I have a domain indiepaper.me, I have created a deployment and added A and AAA records to the correct ip addresses. I also created a certificate for the domain in my app, but it was not working so I switched off cloudflare proxy for it to work. Can I turn it back on after the certificate gets issued ?
Cloudflare allows a few different security settings for its proxy. If you had it set to ‘Full (Strict)’, it would expect a valid certificate on the server side. Once it’s issued, that mode should work, otherwise you could use ‘Full’ which allows untrusted certificates.
The certificate we issued for that domain is only good for 3 months, so it will work until it needs to renew. You can do DNS validation following the instructions in our UI to let us renew it even while it’s routed through CloudFlare.
You might also be able to create a CNAME record to
<app>.fly.dev, assuming CloudFlare will use the
<app>.fly.dev hostname/certificate when it connects.
I couldn’t find a way to use that CNAME in Cloudflare, as it looks like it uses the incoming request hostname when connecting to the origin. I know that Fastly does allow overriding the Host header for these situations.
I found some info here, but this requires using their load balancer. https://blog.cloudflare.com/per-origin-host-header-override
I fixed it the following way,
- Setup Domain in Cloudflare
- Setup Fly Ip addresses in Cloudflare
- Setup Cloudflare as Full SSL Mode
- Make records pass through only
- Generate Certificates
- Turn DNS Proxy back on
Since Fly needs to verify the ip address during certificate issue, I think this would pose a problem when the certificate expires. Is there any way to mitigate this, would setting up that optional CNAME for ACME verification help ?
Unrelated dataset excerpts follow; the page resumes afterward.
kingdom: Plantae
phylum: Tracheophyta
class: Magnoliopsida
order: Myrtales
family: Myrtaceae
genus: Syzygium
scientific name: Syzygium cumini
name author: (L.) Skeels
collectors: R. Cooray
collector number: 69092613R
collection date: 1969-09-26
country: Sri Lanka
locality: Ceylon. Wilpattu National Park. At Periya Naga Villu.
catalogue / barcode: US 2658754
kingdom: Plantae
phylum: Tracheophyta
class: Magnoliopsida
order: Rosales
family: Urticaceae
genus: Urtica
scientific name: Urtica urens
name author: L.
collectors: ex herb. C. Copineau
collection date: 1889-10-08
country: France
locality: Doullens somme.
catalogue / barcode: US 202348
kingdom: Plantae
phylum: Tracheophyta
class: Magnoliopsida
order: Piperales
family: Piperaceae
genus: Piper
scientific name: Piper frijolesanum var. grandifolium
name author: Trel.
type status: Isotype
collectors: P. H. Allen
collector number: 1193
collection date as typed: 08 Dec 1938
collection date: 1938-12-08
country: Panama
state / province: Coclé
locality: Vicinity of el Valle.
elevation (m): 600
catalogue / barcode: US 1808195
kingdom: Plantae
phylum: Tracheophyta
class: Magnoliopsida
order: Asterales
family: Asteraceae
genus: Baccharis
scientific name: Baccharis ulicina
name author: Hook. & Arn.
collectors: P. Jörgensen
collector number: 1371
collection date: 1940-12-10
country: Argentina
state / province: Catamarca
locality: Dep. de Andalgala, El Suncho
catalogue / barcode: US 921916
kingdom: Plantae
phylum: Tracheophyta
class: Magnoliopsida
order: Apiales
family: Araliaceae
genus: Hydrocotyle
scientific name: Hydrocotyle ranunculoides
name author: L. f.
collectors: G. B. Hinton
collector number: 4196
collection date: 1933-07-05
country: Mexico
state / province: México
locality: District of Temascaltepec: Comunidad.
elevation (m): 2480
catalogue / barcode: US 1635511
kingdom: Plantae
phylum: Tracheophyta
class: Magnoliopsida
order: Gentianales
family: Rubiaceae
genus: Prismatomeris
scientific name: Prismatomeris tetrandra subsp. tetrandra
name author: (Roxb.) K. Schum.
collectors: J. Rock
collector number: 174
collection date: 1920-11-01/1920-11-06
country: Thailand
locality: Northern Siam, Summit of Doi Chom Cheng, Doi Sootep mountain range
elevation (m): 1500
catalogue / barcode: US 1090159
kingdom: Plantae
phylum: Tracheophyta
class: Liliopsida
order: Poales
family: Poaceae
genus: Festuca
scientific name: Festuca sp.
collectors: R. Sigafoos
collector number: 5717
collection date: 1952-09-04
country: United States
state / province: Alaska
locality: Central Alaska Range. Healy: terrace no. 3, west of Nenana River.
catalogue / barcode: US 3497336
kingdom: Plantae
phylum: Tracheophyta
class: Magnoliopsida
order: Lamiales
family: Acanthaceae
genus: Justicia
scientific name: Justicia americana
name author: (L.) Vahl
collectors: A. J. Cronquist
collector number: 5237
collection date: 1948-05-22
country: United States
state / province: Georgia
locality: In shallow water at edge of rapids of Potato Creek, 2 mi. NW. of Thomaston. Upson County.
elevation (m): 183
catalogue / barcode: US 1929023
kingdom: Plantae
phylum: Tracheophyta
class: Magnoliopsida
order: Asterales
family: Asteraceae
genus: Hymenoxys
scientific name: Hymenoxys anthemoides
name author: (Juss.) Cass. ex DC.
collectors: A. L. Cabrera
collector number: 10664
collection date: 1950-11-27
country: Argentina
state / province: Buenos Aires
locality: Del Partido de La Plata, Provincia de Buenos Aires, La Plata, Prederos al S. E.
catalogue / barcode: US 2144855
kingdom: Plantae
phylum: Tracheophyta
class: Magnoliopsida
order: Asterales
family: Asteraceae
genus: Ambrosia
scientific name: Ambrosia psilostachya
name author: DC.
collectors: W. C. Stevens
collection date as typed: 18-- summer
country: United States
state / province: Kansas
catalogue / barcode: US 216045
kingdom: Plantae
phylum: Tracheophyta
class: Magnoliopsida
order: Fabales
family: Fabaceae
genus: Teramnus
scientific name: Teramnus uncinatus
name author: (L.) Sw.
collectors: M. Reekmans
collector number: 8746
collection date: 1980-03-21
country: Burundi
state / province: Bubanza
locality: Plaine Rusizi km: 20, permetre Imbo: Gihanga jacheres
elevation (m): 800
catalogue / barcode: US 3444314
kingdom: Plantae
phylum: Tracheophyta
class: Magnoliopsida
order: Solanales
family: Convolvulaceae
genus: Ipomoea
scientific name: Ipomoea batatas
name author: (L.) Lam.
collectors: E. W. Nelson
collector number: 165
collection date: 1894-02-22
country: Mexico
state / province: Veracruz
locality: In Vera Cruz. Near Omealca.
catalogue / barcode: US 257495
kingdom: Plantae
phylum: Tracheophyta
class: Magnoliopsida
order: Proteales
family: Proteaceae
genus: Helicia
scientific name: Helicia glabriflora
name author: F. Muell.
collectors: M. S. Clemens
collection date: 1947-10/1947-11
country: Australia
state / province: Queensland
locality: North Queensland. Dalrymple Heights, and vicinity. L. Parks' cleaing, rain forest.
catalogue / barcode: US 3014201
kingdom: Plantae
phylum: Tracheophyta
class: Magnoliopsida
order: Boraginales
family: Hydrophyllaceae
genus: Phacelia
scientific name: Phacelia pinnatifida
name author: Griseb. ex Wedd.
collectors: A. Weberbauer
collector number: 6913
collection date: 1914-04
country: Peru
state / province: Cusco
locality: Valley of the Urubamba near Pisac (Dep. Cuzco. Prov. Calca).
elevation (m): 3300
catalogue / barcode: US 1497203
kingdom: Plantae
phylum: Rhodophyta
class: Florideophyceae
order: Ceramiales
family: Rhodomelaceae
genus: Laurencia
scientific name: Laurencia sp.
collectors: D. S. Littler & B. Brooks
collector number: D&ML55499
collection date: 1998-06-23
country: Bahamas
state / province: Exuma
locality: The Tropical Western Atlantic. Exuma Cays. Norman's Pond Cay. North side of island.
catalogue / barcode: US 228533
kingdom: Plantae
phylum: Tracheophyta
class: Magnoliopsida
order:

DNS acme validation will work, yes. We’ll keep certs fresh when dns verification is in place.
Could you possibly add a flag such as
flyctl certs check --without-dns-verification for those who have set up cloudflare to work properly with letsencrypt (i.e. a page rule with
I tried your solution, to add A/AAAA ips with CF Proxy off, to gen certs (for api.mysite.com) then turn back on CF Proxying, but it doesn’t work after CF Proxies turn back on.
Trying to use a CName to see what happens, could that work with CF Proxy on? Otherwise looks like I can’t use CF and Fly together, need to turn off proxy for A/AAAA addresses.